Oldboy is one of my favorite films, a South Korean thriller, and -- some are claiming -- a piece of the inspiration behind the Virginia Tech mass murder.
I'm certain this will reignite debate over whether violence in entertainment leads to real-life violence. Those of you familiar with my books probably can guess my position on that. The notion that a film or book would be the impetus to a mass murder (rather than merely providing sick-minded stylistic flourishes) seems to me inane. Back to the old saw about book censorship -- you never hear anybody say, "I believe this book should be banned because it might be harmful to ME." Does anyone out there believe they shouldn't see Oldboy in case they suddenly feel compelled to murder 33 innocents?
One of my favorite lines on this topic was given by A.M. Homes (one of my favorite authors). She wrote a brilliant novel called The End of Alice, which depicts a girl being stabbed to death. When asked by a reviewer how she would feel if her book was found in the house of someone who murdered a child, A.M. replied, "That’s like asking somebody who makes steak knives how they would feel if their knife was found in the home of someone who murdered someone."
Are we to believe, if we regard the constellation of illnesses and influences that turned Cho Seung-Hui into a mass murderer, that Oldboy was a major one? Or even the straw that broke the camel's back?

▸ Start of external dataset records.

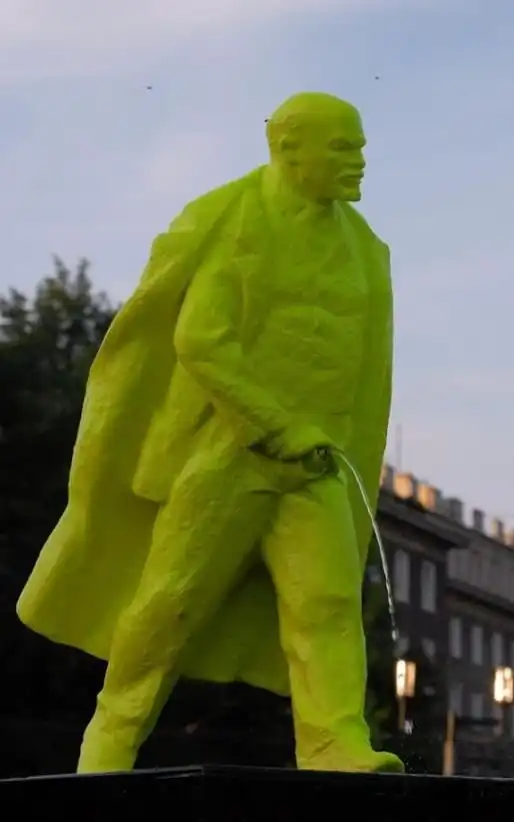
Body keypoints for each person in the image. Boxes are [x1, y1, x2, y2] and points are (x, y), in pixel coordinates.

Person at [16, 91, 403, 775]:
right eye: (344, 147)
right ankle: (111, 740)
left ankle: (331, 744)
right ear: (289, 150)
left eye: (360, 146)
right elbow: (201, 340)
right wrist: (276, 424)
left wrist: (327, 438)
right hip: (228, 452)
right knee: (171, 603)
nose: (360, 160)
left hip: (315, 463)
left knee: (330, 603)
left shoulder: (365, 250)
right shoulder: (234, 221)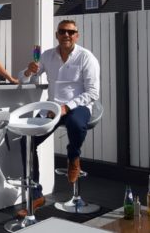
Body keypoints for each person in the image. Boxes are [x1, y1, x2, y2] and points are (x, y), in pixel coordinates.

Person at [15, 19, 100, 217]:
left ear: (77, 35)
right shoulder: (46, 56)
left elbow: (93, 92)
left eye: (71, 32)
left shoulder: (86, 57)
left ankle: (73, 155)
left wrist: (66, 107)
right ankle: (36, 194)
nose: (66, 35)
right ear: (57, 35)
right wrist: (29, 71)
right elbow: (22, 78)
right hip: (52, 107)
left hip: (78, 105)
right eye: (62, 31)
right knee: (27, 141)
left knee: (76, 123)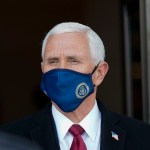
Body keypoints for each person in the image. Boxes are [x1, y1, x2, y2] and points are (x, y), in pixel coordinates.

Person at [1, 22, 150, 150]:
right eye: (53, 61)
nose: (61, 71)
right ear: (42, 69)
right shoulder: (9, 140)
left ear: (99, 73)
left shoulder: (143, 137)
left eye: (73, 61)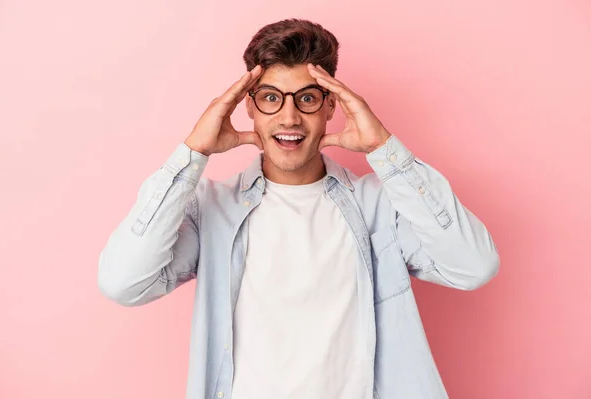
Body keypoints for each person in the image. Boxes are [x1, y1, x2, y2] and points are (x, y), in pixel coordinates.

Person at [98, 18, 500, 399]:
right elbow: (123, 282)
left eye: (307, 98)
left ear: (331, 106)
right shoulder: (210, 209)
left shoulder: (380, 205)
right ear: (249, 107)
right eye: (271, 98)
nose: (289, 117)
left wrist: (386, 151)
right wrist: (192, 154)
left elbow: (473, 267)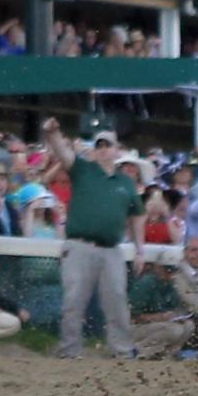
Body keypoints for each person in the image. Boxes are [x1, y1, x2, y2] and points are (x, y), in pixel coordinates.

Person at [43, 119, 139, 360]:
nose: (104, 149)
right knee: (74, 300)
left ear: (117, 150)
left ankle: (123, 351)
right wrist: (53, 133)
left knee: (117, 300)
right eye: (100, 145)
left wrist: (140, 250)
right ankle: (70, 351)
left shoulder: (126, 182)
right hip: (79, 245)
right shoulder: (83, 169)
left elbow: (137, 215)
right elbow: (63, 153)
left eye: (108, 145)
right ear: (95, 149)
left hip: (112, 248)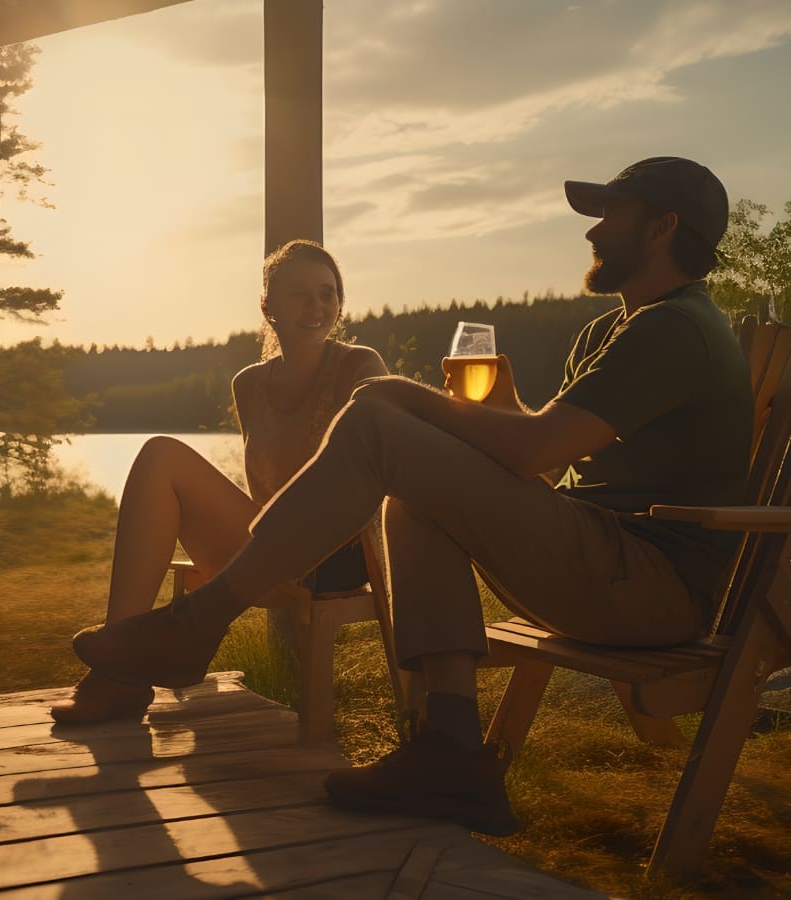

However, I do take issue with NBC's decision to air the self-aggrandizing footage Seung-Hui took time out to film between rounds of gunfire. Televised sports long ago made a decision not to air footage of streakers or people who storm the field or court. Because, hell, if it gets you international air time, it'll encourage more people to do it. NBC's complying with Seung-Hui's wishes that he be made a star hold him up, oddly, as a figure for other twisted minds on such a path to emulate.